流行病学证据表明PM2.5暴露与病毒传播增加有关，但PM2.5的化学成分对病毒易感性的影响尚不清楚。我们研究了广州市区PM2.5中水溶性物质（WSM）的成分及其与A549细胞中伪SARS-CoV-2传染性、炎症和抗病毒反应的关系。化学分析显示，所有样品的化学成分都存在相当大的差异，尽管所有样品都以无机离子（如NO3−，SO42−,NH4+）和WSOM（如脂质，氧芳香化合物）为主，金属成分占约1.2%，主要是Cu， Fe和Al。WSM暴露可提高病毒感染性（1.3 - 5.6倍），IL-8和TNF-α的生成（1.2 - 5.2倍），并抑制IFN-β 24% - 74%，对IFN-α和表面活性剂蛋白的影响最小。一项可解释的机器学习分析表明，过渡金属（如Ni、V、Mn、Fe）、无机离子（如SO42−、Na+、K+）、高度不饱和的氧芳香化合物（Xc≥2.5、DBE≥6）和0.2 < O/C≤0.6和0.9 < H/C <； 2.5的蛋白1与IL-8和TNF-α诱导呈正相关，而微量金属（如Cr、Al）和0.6 <； O/C≤1和1.2 < H/C <； 2.5的蛋白2都与增强的感染性和IFN-β抑制有关。值得注意的是，在WSM和WSM +病毒共暴露期间，病毒传染性与炎症细胞因子不相关，但与IFN-β表达呈负相关，这表明PM2.5可能破坏干扰素介导的防御，从而加剧病毒的易感性。我们的研究揭示了PM2.5被忽视的健康风险，从而填补了理解PM2.5暴露对健康的多方面影响的关键空白。

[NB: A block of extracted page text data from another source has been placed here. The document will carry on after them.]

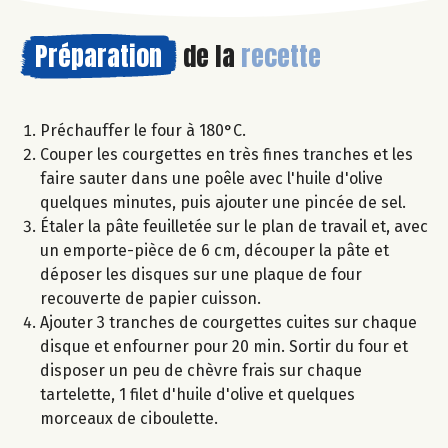
Préparation
de la
recette
Préchauffer le four à 180°C.
Couper les courgettes en très fines tranches et les
faire sauter dans une poêle avec l'huile d'olive
quelques minutes, puis ajouter une pincée de sel.
Étaler la pâte feuilletée sur le plan de travail et, avec
un emporte-pièce de 6 cm, découper la pâte et
déposer les disques sur une plaque de four
recouverte de papier cuisson.
Ajouter 3 tranches de courgettes cuites sur chaque
disque et enfourner pour 20 min. Sortir du four et
disposer un peu de chèvre frais sur chaque
tartelette, 1 filet d'huile d'olive et quelques
morceaux de ciboulette.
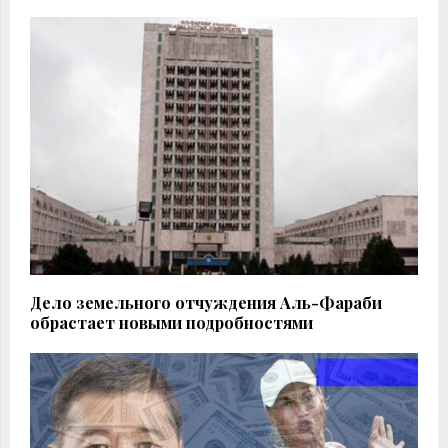
Дело земельного отчуждения Аль-Фараби
обрастает новыми подробностями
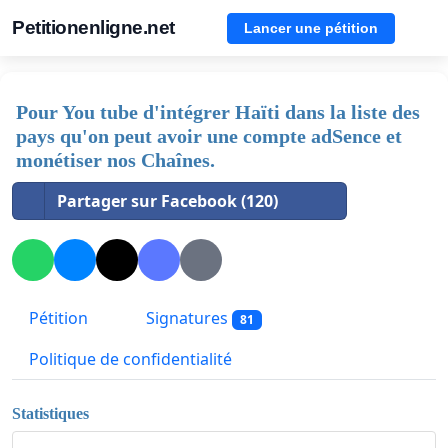
Petitionenligne.net
Lancer une pétition
Pour You tube d'intégrer Haïti dans la liste des
pays qu'on peut avoir une compte adSence et
monétiser nos Chaînes.
Partager sur Facebook (120)
Pétition
Signatures
81
Politique de confidentialité
Statistiques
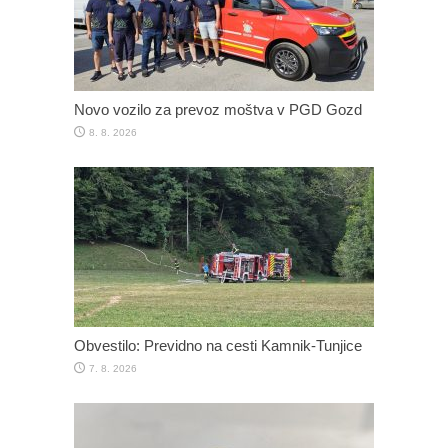
Novo vozilo za prevoz moštva v PGD Gozd
8. 8. 2026
Obvestilo: Previdno na cesti Kamnik-Tunjice
7. 8. 2026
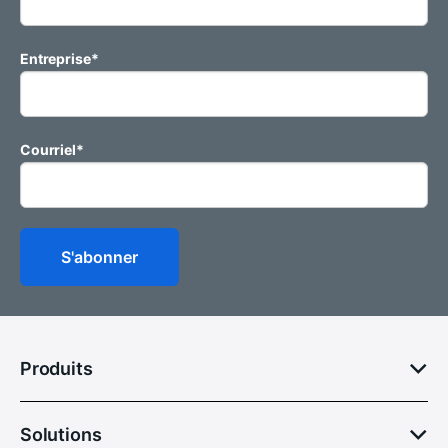
Entreprise
*
Courriel
*
Produits
Solutions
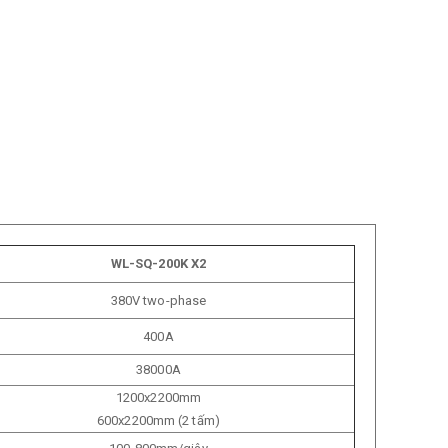
WL-SQ-200K
X2
380V two-phase
400A
38000A
1200x2200mm
600x2200mm (2 tấm)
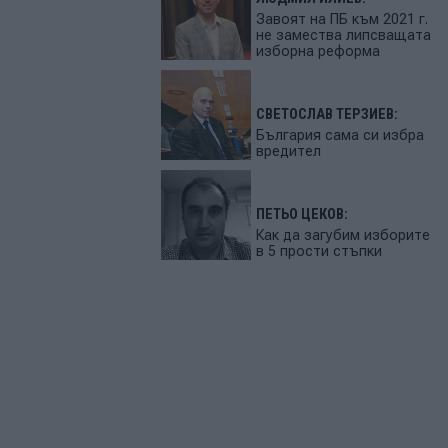
Завоят на ПБ към 2021 г.
не замества липсващата
изборна реформа
СВЕТОСЛАВ ТЕРЗИЕВ:
България сама си избра
вредител
ПЕТЬО ЦЕКОВ:
Как да загубим изборите
в 5 прости стъпки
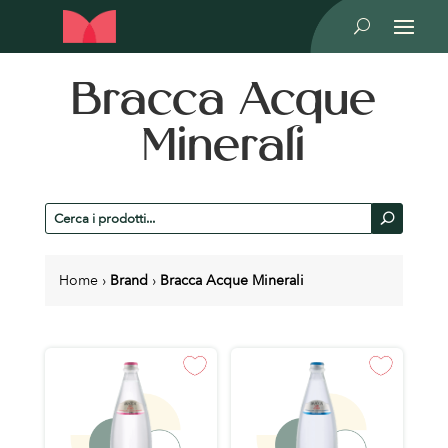
U
Bracca Acque
Minerali
Cerca
U
prodotti
Home
›
Brand
›
Bracca Acque Minerali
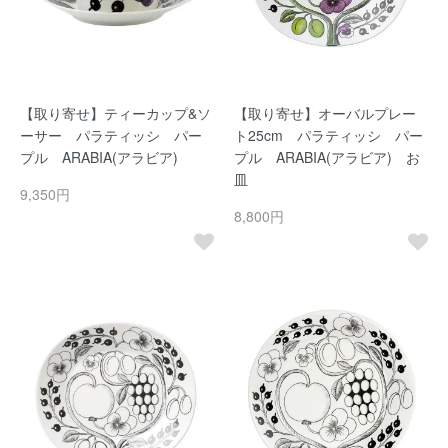
【取り寄せ】ティーカップ&ソ
【取り寄せ】オーバルプレー
ーサー パラティッシ パー
ト25cm パラティッシ パー
プル ARABIA(アラビア)
プル ARABIA(アラビア) お
皿
9,350円
8,800円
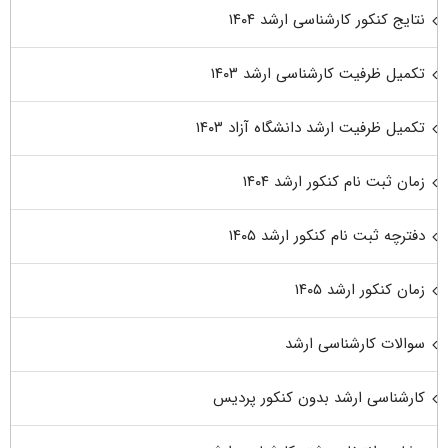
نتایج کنکور کارشناسی ارشد ۱۴۰۴
تکمیل ظرفیت کارشناسی ارشد ۱۴۰۳
تکمیل ظرفیت ارشد دانشگاه آزاد ۱۴۰۳
زمان ثبت نام کنکور ارشد ۱۴۰۴
دفترچه ثبت نام کنکور ارشد ۱۴۰۵
زمان کنکور ارشد ۱۴۰۵
سوالات کارشناسی ارشد
کارشناسی ارشد بدون کنکور پردیس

本文章由计算机程序翻译，如有差异，请以英文原文为准。

求助全文

约1分钟内获得全文求助全文

来源期刊

Atmospheric Environment 环境科学-环境科学

CiteScore

9.40

自引率

8.00%

发文量

458

审稿时长

53 days

期刊介绍： Atmospheric Environment has an open access mirror journal Atmospheric Environment: X, sharing the same aims and scope, editorial team, submission system and rigorous peer review. Atmospheric Environment is the international journal for scientists in different disciplines related to atmospheric composition and its impacts. The journal publishes scientific articles with atmospheric relevance of emissions and depositions of gaseous and particulate compounds, chemical processes and physical effects in the atmosphere, as well as impacts of the changing atmospheric composition on human health, air quality, climate change, and ecosystems.